Oliphant insulted president, veterans
I opened my Sun on July 2 and what did I see? A Pat Oliphant cartoon showing a smiling President Bush wearing a 10-gallon hat and strutting on coffins of our war dead.
Being a Vietnam veteran, I took great exception to this horrible sight. It is a slap in the face to all veterans and especially any widows, parents, relatives and friends of the service members who made the ultimate sacrifice.
Mr. Oliphant has abused the freedom bestowed on him by the tens of thousands of military personnel who gave their lives so that he may spew his venom and contempt for the sacrifices of our brave heroes.
May God forgive him. I can't.
The cartoon showing a caricature of President Bush walking over coffins of U.S. service personnel was offensive.
It shows the most extreme disrespect to the presidency and this nation.
Why The Sun would print such trash is beyond me.
Caricature captured cavalier attitude
I commend The Sun for running the Oliphant cartoon showing President Bush cheerfully strutting over the coffins of American soldiers (July 2).
No doubt The Sun will get letters attacking it for being unpatriotic. But the cartoon expresses so well the cavalier attitude of this administration toward our troops.
The Bush administration has pursued its own goals no matter the cost in American and Iraqi lives or to the nation's reputation.
Our troops in Iraq are certainly brave and noble in their willingness to sacrifice for their country.
But their commander-in-chief has sent them on a mission that betrays the ideals and interests of this nation.

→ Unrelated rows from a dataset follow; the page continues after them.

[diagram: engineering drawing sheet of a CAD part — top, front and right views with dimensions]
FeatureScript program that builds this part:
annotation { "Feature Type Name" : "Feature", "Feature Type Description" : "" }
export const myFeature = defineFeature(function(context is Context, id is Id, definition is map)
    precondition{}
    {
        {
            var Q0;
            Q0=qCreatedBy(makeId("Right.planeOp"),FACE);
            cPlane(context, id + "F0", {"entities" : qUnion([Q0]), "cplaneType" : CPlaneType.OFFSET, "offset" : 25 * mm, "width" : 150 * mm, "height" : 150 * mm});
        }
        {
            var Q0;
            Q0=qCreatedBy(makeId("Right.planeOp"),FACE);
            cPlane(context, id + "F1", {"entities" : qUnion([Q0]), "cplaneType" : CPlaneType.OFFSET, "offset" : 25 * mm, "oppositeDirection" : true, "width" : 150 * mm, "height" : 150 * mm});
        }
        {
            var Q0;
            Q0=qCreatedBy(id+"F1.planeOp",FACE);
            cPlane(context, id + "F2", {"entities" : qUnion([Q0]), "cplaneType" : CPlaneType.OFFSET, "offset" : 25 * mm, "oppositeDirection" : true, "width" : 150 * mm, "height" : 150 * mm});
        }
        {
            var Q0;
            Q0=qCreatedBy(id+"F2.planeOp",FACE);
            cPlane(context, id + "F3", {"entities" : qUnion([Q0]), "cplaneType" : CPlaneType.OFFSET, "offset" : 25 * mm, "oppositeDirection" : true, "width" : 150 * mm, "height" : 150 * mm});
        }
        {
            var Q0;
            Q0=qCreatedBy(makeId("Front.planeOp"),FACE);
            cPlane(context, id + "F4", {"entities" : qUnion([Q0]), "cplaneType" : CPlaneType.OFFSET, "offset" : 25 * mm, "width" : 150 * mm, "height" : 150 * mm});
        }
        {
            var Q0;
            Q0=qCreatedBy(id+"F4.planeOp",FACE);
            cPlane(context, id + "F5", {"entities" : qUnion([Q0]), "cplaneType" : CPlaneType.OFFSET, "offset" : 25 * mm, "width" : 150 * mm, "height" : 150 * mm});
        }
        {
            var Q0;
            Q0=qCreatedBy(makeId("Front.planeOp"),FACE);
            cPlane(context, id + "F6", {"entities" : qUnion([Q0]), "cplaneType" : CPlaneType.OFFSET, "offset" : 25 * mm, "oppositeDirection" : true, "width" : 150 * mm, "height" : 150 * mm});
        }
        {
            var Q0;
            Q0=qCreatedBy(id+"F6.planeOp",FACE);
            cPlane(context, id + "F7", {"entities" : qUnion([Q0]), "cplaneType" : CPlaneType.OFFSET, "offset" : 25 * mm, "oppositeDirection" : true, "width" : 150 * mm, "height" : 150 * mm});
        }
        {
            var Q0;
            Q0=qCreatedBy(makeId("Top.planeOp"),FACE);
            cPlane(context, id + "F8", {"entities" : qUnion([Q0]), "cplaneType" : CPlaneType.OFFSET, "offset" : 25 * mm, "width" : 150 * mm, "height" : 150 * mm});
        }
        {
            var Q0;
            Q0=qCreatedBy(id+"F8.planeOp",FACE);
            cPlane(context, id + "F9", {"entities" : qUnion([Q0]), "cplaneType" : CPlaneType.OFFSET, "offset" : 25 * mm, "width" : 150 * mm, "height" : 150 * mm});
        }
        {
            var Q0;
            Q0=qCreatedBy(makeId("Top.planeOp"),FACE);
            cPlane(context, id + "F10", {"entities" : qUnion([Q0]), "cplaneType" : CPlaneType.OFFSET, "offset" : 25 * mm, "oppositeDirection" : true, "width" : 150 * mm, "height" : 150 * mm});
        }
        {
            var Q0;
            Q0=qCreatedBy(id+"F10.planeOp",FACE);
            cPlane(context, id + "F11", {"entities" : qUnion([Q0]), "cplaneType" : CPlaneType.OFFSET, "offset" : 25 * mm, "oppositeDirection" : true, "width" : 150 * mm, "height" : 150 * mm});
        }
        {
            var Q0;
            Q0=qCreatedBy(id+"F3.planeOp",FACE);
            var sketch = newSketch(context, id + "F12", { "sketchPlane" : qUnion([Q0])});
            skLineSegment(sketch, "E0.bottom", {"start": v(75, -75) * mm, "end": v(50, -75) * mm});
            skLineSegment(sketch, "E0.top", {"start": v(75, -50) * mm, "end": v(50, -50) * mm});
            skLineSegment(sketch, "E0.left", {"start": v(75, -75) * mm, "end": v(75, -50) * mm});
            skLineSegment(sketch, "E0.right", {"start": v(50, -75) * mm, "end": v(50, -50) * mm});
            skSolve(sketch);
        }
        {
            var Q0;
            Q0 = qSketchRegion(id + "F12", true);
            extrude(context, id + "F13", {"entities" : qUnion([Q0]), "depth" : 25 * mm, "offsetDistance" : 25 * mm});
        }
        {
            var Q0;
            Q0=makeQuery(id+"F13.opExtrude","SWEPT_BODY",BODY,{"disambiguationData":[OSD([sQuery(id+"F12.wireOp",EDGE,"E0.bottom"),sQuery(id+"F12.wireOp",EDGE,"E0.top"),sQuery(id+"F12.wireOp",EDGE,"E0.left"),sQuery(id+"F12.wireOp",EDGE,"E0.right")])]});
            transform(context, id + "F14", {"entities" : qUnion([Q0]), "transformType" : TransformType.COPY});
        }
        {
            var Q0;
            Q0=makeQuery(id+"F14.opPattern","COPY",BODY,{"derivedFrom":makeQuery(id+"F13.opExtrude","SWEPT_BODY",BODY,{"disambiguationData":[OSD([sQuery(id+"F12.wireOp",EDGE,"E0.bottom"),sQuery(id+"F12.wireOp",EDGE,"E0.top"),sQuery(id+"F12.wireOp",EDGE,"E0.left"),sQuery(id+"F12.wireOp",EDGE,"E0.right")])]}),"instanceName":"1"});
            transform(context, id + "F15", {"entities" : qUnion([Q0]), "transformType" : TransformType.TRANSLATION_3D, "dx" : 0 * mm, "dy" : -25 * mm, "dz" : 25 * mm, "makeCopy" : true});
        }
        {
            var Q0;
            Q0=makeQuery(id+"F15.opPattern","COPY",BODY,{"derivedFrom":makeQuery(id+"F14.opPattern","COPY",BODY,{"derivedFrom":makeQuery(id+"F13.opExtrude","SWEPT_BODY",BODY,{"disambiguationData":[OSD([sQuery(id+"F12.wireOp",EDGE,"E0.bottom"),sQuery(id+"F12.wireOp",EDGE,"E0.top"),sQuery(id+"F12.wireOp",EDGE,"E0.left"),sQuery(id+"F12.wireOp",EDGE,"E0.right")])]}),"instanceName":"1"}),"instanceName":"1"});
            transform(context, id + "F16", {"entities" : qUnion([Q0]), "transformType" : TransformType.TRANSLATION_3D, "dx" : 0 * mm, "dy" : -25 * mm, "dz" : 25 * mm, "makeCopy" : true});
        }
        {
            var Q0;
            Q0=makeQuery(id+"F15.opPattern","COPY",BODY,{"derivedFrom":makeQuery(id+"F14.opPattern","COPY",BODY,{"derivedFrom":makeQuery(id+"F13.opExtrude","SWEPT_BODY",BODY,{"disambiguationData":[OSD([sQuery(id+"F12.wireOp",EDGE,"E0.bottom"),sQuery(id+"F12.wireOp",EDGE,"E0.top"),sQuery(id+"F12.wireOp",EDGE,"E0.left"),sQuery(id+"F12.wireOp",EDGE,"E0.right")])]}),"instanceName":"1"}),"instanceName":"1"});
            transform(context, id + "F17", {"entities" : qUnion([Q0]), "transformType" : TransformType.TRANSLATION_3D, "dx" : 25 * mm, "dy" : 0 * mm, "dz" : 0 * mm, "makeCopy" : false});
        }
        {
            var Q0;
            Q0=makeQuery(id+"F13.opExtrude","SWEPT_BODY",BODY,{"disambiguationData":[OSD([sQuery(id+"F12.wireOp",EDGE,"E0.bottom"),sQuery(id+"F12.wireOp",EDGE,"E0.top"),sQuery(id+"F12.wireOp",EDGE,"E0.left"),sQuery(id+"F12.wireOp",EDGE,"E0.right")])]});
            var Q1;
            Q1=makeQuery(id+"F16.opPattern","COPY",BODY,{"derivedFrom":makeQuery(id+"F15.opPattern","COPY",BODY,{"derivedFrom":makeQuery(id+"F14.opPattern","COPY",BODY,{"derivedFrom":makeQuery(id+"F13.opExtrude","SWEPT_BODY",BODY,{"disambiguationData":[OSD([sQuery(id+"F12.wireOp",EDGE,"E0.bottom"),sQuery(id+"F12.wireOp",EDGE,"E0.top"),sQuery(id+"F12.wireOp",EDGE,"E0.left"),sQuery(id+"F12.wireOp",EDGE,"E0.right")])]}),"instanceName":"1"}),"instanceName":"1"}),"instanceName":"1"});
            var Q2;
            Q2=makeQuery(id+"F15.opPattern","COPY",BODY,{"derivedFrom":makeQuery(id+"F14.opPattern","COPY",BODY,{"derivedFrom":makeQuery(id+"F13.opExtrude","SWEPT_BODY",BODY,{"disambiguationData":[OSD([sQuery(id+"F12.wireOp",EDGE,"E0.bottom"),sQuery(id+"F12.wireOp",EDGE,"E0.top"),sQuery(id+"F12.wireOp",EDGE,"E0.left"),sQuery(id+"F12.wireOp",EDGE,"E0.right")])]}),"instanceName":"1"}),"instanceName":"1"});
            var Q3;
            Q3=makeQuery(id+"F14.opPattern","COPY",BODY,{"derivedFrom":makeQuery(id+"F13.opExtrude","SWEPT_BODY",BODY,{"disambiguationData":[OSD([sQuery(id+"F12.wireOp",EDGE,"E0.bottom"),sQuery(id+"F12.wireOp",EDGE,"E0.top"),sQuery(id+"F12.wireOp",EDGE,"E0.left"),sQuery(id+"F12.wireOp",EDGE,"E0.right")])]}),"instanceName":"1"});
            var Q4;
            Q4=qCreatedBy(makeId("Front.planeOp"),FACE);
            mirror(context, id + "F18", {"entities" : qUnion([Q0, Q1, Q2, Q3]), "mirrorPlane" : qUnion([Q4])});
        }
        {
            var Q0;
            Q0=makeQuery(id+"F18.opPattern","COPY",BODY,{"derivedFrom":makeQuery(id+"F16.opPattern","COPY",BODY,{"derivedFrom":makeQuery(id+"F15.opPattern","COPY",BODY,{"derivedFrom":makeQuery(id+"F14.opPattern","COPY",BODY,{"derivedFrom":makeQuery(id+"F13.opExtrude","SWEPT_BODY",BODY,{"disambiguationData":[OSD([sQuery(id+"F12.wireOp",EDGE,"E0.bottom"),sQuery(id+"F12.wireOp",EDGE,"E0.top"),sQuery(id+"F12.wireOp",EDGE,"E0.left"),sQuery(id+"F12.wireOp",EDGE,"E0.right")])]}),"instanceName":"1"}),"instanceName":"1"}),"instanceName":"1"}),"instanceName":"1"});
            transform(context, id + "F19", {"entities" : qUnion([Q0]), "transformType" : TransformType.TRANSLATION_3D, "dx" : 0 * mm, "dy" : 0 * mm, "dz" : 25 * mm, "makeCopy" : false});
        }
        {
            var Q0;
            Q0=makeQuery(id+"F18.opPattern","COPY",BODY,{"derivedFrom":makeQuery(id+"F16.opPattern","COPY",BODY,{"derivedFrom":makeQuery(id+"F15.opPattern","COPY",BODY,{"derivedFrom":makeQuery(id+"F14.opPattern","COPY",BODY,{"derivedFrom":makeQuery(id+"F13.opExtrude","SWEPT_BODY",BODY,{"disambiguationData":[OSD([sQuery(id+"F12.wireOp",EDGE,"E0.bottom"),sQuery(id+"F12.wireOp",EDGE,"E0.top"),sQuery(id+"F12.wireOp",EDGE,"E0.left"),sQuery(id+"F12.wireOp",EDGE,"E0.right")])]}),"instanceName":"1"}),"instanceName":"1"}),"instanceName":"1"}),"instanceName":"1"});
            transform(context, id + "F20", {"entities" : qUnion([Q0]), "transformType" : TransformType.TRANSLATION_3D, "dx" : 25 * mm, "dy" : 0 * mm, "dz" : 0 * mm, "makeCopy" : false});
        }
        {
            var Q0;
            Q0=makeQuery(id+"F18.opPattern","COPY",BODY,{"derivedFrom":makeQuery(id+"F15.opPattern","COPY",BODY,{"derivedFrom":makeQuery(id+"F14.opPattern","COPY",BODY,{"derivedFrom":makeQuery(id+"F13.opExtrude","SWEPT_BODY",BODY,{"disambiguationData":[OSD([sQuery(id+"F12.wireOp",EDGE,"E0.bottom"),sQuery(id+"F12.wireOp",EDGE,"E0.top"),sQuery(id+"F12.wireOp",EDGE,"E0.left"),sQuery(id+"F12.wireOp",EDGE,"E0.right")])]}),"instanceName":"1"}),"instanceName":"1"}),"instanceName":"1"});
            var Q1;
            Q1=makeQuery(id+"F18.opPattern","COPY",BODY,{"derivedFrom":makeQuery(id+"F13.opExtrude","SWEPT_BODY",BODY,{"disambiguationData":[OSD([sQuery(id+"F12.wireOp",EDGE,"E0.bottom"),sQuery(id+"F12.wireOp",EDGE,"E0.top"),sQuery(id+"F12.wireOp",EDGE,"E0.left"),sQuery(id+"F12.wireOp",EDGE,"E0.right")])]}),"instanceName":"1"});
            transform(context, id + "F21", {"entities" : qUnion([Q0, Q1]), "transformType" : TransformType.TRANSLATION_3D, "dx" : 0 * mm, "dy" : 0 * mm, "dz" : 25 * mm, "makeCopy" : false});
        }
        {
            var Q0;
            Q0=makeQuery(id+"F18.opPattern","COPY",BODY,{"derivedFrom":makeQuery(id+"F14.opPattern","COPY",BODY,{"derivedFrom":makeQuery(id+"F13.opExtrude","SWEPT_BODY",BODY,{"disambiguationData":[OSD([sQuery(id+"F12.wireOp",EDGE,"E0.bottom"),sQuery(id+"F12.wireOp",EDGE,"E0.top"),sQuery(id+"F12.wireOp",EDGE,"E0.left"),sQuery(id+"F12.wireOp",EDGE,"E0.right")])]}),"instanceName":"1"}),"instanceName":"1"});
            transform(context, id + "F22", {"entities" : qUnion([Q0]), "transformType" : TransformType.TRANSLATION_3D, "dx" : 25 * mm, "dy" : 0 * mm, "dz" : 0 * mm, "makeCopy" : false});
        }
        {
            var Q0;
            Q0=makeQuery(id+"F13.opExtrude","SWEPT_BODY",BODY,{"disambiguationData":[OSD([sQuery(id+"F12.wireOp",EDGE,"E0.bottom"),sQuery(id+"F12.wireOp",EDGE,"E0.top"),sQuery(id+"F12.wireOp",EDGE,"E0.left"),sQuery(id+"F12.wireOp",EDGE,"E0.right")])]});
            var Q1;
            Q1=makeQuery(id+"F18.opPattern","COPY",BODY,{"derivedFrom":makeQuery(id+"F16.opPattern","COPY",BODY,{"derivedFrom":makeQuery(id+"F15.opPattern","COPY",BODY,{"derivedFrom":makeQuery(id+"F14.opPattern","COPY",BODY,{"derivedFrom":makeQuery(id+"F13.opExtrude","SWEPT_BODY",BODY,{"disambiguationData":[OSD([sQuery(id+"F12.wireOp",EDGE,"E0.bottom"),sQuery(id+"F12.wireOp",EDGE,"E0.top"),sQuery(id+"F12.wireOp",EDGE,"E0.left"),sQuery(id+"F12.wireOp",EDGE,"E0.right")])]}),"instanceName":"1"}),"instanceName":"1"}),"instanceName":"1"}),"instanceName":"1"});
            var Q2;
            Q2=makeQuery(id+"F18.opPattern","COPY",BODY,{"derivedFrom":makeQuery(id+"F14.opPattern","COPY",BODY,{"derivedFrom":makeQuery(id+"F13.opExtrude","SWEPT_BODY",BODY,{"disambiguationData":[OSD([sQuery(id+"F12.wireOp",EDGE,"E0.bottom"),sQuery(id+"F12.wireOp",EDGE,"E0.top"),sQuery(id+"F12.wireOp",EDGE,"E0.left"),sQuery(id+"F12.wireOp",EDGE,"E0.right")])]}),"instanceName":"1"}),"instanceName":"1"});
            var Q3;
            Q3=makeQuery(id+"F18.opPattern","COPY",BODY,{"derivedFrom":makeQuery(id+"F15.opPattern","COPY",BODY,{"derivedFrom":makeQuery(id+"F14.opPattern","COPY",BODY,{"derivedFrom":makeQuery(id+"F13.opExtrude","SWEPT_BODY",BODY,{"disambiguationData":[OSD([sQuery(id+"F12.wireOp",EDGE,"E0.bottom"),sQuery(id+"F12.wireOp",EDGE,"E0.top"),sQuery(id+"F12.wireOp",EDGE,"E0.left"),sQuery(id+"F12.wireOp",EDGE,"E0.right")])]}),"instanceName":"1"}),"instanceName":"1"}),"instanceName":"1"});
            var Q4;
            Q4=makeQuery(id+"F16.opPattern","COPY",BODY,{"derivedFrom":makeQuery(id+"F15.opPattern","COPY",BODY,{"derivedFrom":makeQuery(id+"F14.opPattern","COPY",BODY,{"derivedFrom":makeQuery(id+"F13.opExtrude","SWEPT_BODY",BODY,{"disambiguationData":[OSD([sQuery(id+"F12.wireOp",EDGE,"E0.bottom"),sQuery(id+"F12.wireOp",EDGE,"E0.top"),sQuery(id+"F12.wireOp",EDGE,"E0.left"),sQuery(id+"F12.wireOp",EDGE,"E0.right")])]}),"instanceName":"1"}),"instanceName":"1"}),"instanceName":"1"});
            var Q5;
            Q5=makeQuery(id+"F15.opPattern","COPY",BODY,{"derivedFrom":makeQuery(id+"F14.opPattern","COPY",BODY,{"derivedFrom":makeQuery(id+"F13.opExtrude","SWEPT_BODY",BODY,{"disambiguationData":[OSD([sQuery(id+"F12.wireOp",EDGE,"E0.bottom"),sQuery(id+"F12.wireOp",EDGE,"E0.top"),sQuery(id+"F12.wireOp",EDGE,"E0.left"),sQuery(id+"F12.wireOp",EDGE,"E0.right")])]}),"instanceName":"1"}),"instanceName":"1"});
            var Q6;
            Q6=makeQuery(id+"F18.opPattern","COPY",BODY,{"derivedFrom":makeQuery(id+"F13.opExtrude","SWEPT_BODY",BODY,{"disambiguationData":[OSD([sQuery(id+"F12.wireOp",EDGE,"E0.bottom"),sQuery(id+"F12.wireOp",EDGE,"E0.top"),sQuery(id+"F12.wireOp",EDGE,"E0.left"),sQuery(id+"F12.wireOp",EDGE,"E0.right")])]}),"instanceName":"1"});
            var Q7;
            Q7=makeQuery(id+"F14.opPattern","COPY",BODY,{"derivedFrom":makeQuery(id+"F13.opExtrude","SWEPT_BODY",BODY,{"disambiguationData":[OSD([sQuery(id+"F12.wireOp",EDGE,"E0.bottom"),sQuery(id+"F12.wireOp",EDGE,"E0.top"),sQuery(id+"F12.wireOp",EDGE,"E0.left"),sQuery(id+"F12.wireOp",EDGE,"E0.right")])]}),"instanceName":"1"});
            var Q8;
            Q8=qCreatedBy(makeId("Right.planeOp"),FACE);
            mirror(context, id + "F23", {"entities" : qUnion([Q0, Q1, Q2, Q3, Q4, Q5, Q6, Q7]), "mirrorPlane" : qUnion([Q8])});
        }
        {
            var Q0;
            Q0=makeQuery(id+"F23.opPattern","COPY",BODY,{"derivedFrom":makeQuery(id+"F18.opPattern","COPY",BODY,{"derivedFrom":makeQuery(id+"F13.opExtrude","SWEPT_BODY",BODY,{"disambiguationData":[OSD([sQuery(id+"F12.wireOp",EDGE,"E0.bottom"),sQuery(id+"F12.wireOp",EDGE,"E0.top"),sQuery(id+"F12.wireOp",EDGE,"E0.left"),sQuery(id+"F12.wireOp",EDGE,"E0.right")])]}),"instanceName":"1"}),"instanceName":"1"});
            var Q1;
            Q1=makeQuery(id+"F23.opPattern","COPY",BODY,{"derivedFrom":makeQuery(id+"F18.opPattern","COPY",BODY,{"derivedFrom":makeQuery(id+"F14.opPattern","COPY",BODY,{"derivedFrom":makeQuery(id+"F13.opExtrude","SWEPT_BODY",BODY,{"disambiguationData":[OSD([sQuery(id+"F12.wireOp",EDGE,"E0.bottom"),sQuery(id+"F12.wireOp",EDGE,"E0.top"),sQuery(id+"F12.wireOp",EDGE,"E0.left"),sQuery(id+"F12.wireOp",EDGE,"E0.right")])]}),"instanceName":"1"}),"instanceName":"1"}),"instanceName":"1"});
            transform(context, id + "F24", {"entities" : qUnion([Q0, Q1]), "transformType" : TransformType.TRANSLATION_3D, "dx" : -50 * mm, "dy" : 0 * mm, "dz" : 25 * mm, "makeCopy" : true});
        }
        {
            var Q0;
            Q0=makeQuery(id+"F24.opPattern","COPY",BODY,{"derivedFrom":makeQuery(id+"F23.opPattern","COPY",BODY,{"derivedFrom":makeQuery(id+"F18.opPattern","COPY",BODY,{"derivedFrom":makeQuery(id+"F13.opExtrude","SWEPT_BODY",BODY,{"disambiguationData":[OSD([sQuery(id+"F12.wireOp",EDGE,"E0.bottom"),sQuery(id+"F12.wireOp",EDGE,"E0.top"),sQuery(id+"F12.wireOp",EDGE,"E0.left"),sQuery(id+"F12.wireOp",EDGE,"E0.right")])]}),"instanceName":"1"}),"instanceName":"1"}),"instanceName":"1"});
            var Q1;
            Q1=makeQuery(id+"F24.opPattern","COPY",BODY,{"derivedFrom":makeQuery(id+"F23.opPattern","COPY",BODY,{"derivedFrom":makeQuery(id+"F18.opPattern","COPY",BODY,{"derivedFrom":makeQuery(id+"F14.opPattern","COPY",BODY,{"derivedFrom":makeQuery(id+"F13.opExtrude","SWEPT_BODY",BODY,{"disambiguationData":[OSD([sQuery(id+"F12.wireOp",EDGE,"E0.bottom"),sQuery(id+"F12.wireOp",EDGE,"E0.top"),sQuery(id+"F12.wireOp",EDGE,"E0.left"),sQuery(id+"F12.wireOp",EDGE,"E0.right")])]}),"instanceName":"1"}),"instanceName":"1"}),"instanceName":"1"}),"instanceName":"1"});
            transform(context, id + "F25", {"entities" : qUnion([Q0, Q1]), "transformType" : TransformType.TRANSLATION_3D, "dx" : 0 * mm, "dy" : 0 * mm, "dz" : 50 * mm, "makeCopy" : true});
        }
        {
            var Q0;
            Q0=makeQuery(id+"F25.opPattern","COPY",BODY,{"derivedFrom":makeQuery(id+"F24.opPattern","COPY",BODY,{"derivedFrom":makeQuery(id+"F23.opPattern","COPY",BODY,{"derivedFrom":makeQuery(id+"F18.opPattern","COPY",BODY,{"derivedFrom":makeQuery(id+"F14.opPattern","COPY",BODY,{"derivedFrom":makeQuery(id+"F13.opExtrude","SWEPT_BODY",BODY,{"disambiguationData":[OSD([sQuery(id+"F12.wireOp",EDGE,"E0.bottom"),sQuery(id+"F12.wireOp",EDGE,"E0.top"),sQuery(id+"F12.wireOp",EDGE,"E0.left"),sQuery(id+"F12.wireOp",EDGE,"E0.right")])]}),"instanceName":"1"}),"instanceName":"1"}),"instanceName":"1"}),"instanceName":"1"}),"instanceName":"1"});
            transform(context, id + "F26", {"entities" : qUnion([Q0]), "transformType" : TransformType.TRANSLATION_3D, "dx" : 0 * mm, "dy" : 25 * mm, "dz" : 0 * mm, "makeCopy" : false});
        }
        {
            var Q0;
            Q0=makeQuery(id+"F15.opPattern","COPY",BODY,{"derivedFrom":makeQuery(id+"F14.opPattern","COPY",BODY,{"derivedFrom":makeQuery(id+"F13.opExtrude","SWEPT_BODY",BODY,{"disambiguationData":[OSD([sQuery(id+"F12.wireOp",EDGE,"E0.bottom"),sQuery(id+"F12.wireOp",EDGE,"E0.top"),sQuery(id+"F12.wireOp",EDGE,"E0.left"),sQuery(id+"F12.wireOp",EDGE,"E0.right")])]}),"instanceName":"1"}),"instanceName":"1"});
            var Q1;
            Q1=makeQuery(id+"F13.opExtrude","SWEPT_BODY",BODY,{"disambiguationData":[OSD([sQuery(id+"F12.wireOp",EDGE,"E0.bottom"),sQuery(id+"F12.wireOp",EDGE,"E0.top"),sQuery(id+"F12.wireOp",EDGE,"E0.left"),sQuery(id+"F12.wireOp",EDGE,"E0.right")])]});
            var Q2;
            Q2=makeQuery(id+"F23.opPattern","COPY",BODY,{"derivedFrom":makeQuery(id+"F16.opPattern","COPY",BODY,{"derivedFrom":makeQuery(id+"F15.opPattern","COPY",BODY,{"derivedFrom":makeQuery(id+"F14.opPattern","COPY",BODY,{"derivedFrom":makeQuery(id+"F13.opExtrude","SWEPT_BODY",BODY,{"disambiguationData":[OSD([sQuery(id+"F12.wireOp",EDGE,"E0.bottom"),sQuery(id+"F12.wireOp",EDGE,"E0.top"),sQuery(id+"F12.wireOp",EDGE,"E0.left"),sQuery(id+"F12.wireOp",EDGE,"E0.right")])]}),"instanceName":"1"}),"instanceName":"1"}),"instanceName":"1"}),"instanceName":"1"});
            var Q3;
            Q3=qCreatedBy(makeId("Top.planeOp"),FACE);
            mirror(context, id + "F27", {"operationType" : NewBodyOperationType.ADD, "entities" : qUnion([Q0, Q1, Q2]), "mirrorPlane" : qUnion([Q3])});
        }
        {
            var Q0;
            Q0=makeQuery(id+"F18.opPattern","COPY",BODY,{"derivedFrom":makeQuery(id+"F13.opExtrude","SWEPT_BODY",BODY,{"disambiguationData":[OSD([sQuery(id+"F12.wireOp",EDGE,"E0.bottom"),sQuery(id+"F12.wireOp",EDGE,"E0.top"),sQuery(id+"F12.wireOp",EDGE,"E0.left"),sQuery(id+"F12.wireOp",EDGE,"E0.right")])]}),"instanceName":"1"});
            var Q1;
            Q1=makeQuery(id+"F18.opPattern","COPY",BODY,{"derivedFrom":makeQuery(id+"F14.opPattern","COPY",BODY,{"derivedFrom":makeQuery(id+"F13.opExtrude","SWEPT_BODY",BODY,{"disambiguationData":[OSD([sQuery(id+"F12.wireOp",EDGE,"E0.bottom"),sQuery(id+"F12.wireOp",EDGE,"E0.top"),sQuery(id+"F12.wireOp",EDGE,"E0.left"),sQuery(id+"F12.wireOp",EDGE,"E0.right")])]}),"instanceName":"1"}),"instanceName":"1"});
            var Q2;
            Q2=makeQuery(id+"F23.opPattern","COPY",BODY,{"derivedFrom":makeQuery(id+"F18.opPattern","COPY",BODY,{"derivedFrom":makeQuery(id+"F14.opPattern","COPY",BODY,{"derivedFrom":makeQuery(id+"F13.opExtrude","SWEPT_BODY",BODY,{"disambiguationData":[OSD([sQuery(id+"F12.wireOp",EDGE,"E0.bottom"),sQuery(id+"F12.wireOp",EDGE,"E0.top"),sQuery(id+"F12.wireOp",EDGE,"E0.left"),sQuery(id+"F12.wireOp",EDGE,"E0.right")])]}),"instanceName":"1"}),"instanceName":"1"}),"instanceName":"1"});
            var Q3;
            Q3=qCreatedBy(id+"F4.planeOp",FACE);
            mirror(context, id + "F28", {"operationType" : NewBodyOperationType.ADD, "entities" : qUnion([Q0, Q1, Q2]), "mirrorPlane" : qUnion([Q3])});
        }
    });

Some faithful people embrace tolerance
How refreshing to see the United Church of Christ support gay marriage at a time when other Christian faiths seem to be closing the door ("United Church of Christ endorses gay marriage," July 5).
This vote clearly invalidates the myth that there is a monolithic bloc of "people of faith" who oppose gay and lesbian marriage equality.
Let us hope other denominations will summon the strength to stop wrapping their homophobia in the guise of religious beliefs and embrace a more inclusive and compassionate faith.
Another predator allowed to escape
I am sad to see yet another alleged child predator escape responsibility because of the laws of Maryland ("Case against ex-priest dropped," July 2).
Civil law has long been pedophile-friendly in Maryland. Now the decision to drop charges against Maurice Blackwell makes it evident that criminal laws also have few teeth.
The state's attorney's office can only work within the framework of the existing laws in the state.
It is time for the Maryland legislature to take a hard look at the child predator laws governing the state and move Maryland out of being one of the most pedophile-friendly states in the country.
Glen Rock, Pa.
The writer is chairman of the Greater Baltimore Survivors Network of those Abused by Priests.